Direktur Eksekutif LSM Komunal, Hery Susanto, berharap pemerintah dalam menetapkan kebijakan besaran iuran pensiun tidak menimbulkan polemik antara pengusaha dengan kelas pekerja. Dengan begitu, pemerintah dan pengusaha serta kelas pekerja tidak terjadi tarik ulur. Ia meminta pemerintah tidak lagi mengulur-ulur penerbitan RPP terkait dengan penetapan besaran iuran pensiun wajib BPJS.

“Tanggal 1 Juli sesuai amanat UU, dana pensiun harus dilaksanakan. Kebijakan ini harus segera diluncurkan bagi pekerja. Ke depan pemerintah jangan berpolemik dan menimbulkan tarik ulur di ranah publik,” ujarnya.

Pengamat Jaminan Sosial ini berpendapat, dari wacana yang berkembang iuran pensiun sebesar 8 persen yang dibebankan kepada pemberi kerja dan pekerja. Pemberi kerja dibebankan 5 persen, sedangkan 3 persen menjadi tanggungan pekerja dari gaji yang diterimanya. Sementara dari pihak Kemenkeu mengusulkan iuran pensiun mulai dari 3 persen.

Setiap dua tahun atau tiga tahun sekali iuran bertambah sebesar 0,2 hingga 0,3 persen.
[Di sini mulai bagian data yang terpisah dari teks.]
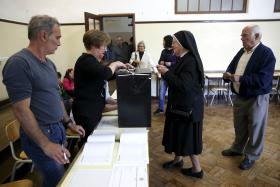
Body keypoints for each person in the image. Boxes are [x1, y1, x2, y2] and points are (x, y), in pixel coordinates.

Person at [2, 15, 85, 187]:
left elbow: (56, 98)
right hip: (41, 133)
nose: (60, 43)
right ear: (43, 35)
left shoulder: (49, 64)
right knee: (58, 179)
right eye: (58, 37)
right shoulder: (19, 63)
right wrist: (46, 144)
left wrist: (68, 123)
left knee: (60, 178)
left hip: (57, 129)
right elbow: (21, 110)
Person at [221, 25, 276, 170]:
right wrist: (227, 75)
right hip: (240, 96)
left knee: (256, 128)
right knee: (239, 126)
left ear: (257, 36)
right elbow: (231, 67)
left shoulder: (266, 54)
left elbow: (263, 80)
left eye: (245, 35)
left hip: (256, 98)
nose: (241, 38)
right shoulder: (241, 51)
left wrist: (239, 78)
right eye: (242, 35)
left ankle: (251, 156)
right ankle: (237, 148)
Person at [72, 30, 133, 147]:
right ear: (95, 46)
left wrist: (118, 70)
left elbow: (100, 78)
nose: (105, 50)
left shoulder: (92, 61)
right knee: (89, 143)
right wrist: (115, 64)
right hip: (86, 113)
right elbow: (104, 73)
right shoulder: (86, 60)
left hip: (92, 110)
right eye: (103, 46)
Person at [157, 30, 205, 178]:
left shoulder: (190, 60)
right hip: (180, 106)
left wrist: (166, 73)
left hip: (188, 108)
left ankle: (197, 170)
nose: (172, 46)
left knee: (187, 138)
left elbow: (183, 85)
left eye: (175, 43)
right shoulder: (183, 58)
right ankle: (178, 160)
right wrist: (168, 71)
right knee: (178, 134)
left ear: (184, 44)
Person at [153, 35, 177, 115]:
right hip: (164, 76)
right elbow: (160, 60)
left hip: (172, 76)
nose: (162, 43)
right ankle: (161, 109)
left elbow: (179, 63)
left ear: (167, 42)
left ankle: (170, 110)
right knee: (161, 93)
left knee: (171, 94)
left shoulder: (175, 51)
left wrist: (171, 64)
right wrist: (161, 62)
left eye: (163, 41)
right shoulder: (163, 51)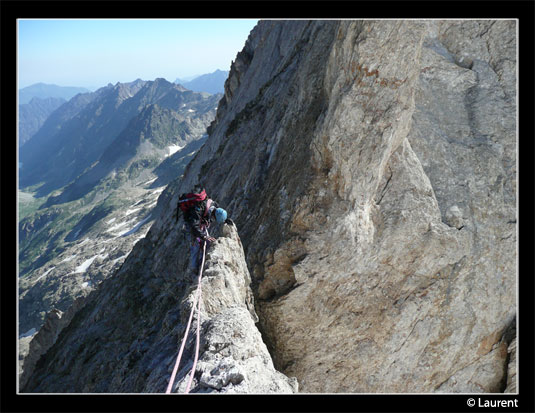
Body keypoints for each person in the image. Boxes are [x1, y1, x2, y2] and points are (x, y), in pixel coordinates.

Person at [177, 184, 232, 278]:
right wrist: (204, 236)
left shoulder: (214, 205)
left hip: (198, 222)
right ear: (213, 214)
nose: (213, 220)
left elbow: (219, 212)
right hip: (190, 224)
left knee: (203, 243)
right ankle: (193, 270)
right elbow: (194, 226)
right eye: (214, 219)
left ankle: (201, 260)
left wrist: (225, 219)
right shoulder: (199, 209)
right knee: (195, 246)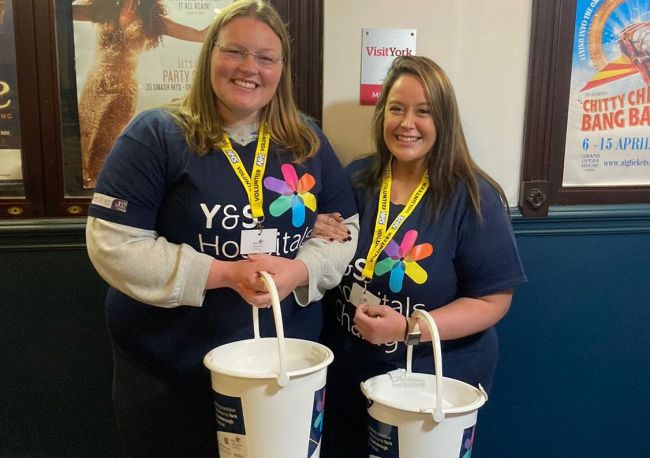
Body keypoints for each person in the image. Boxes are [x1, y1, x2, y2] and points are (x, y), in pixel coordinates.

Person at [84, 1, 358, 456]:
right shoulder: (156, 135)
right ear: (209, 55)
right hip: (171, 374)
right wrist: (225, 274)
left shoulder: (306, 140)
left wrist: (300, 271)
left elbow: (343, 227)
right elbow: (113, 244)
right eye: (234, 52)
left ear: (281, 69)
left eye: (266, 57)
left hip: (281, 374)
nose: (249, 68)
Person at [315, 55, 527, 457]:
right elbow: (330, 243)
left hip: (433, 383)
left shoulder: (473, 197)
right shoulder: (356, 178)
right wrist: (316, 225)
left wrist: (408, 328)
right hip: (351, 375)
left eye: (423, 112)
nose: (406, 123)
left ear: (443, 121)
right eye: (396, 109)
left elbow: (493, 300)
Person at [72, 0, 208, 188]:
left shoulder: (152, 20)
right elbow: (60, 12)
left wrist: (235, 13)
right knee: (81, 144)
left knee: (101, 150)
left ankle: (101, 197)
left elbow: (200, 35)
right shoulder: (101, 8)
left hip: (122, 91)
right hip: (94, 85)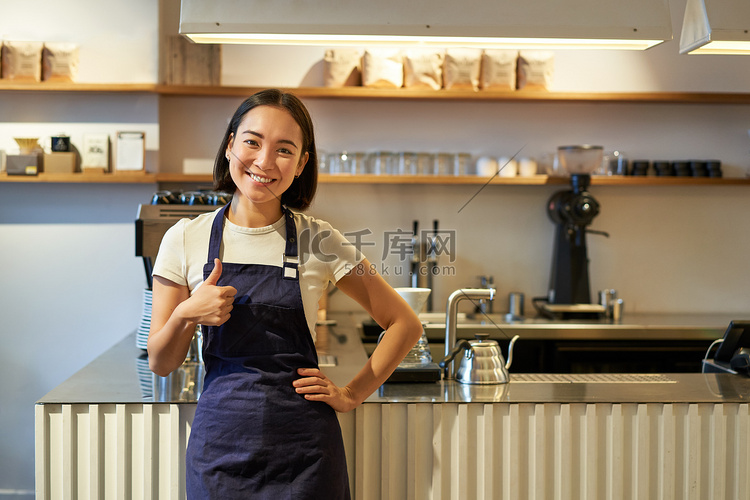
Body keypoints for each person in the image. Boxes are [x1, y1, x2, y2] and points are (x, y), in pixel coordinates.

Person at [147, 88, 423, 499]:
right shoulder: (185, 238)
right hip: (220, 449)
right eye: (252, 142)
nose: (263, 161)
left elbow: (404, 323)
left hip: (305, 453)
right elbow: (162, 362)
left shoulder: (320, 239)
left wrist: (350, 394)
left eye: (284, 150)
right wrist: (187, 313)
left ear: (301, 164)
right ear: (229, 146)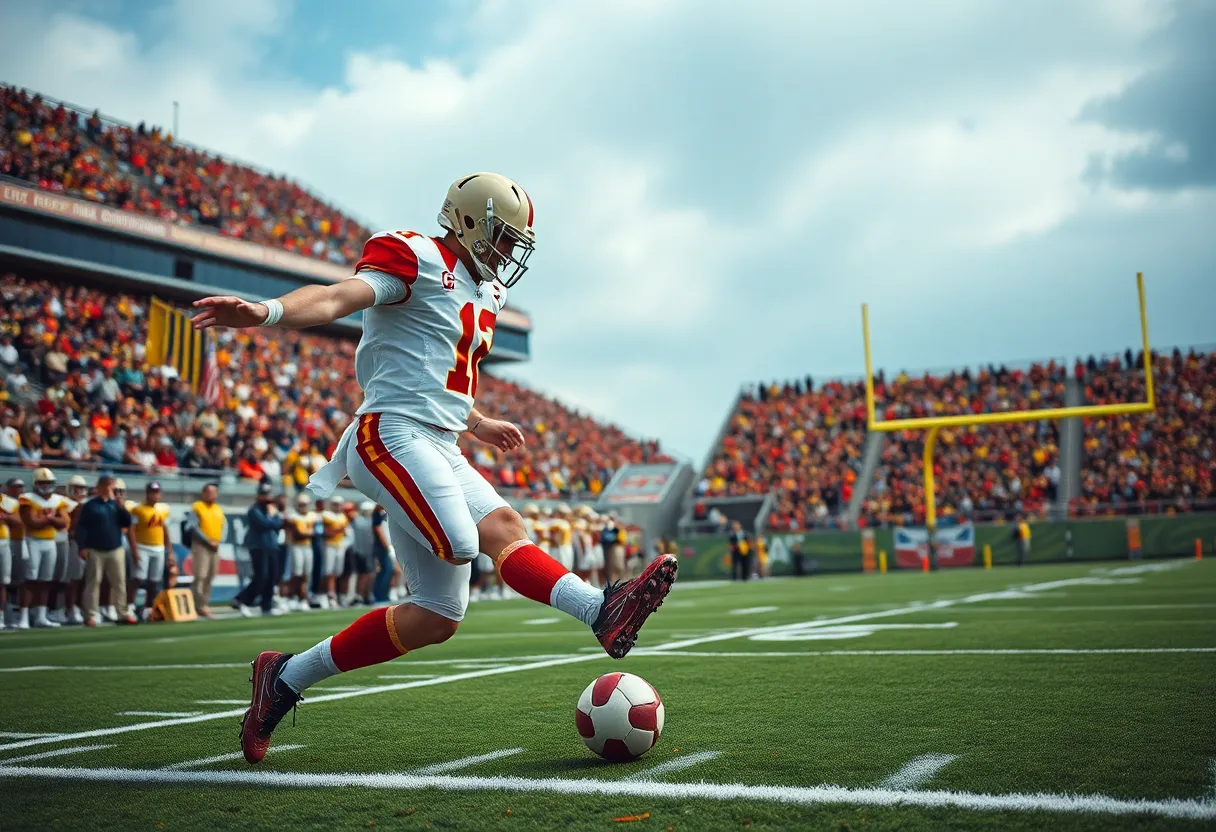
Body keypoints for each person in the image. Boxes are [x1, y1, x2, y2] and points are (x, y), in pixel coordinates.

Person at [193, 172, 677, 765]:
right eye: (501, 236)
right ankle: (601, 609)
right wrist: (265, 312)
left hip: (440, 440)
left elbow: (435, 367)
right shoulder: (416, 255)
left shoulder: (487, 292)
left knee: (443, 609)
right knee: (462, 541)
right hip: (388, 433)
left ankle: (285, 678)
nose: (507, 252)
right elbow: (335, 297)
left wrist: (477, 423)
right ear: (469, 221)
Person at [76, 473, 134, 627]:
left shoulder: (115, 505)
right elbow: (81, 527)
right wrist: (82, 546)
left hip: (115, 548)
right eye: (109, 484)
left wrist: (121, 507)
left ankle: (122, 612)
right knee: (93, 583)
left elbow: (127, 522)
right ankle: (91, 615)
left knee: (120, 583)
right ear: (100, 486)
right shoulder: (91, 505)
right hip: (95, 549)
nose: (112, 488)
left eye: (113, 485)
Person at [17, 468, 70, 628]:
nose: (46, 486)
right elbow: (32, 522)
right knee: (30, 579)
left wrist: (47, 518)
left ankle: (41, 615)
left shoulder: (58, 500)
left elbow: (64, 523)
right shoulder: (27, 498)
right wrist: (52, 519)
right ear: (35, 483)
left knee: (46, 580)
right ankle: (24, 616)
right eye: (42, 483)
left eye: (48, 483)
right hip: (32, 541)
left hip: (50, 542)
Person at [235, 483, 284, 617]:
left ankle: (266, 606)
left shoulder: (271, 510)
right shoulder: (254, 510)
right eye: (264, 495)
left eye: (268, 495)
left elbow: (279, 524)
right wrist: (273, 517)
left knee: (272, 577)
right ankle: (243, 600)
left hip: (272, 546)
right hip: (259, 547)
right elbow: (265, 524)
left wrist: (273, 518)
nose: (266, 498)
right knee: (261, 576)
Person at [127, 481, 172, 621]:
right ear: (147, 493)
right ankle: (129, 606)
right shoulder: (138, 509)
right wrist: (134, 549)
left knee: (154, 581)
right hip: (143, 546)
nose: (155, 495)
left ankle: (148, 608)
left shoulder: (163, 510)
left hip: (158, 547)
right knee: (138, 578)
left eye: (157, 492)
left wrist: (169, 550)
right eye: (153, 492)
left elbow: (165, 530)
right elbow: (131, 530)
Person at [187, 483, 226, 618]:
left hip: (215, 546)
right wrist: (207, 540)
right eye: (209, 492)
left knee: (210, 576)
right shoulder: (197, 507)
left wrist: (218, 541)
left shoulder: (218, 509)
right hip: (202, 545)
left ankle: (204, 604)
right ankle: (197, 605)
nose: (211, 495)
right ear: (203, 493)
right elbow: (192, 527)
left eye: (214, 492)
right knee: (200, 576)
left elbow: (223, 526)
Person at [284, 493, 315, 610]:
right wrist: (308, 533)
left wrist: (307, 533)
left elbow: (314, 532)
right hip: (296, 546)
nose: (304, 507)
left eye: (305, 504)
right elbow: (299, 534)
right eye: (301, 504)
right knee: (296, 573)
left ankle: (303, 597)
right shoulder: (293, 517)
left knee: (306, 574)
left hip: (307, 547)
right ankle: (292, 597)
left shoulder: (311, 516)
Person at [0, 479, 21, 631]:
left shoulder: (8, 502)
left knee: (3, 582)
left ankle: (1, 617)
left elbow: (19, 520)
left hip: (4, 542)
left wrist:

Menurutnya, rumusan Kemenkeu sudah memperhitungkan jumlah manfaat pasti yang dijanjikan serta kondisi ekonomi dalam negeri. “Meski iuran lebih rendah dari 8 persen, peserta program jaminan pensiun berhak atas manfaat pasti setelah membayar iuran minimal selama 15 tahun,” pungkasnya.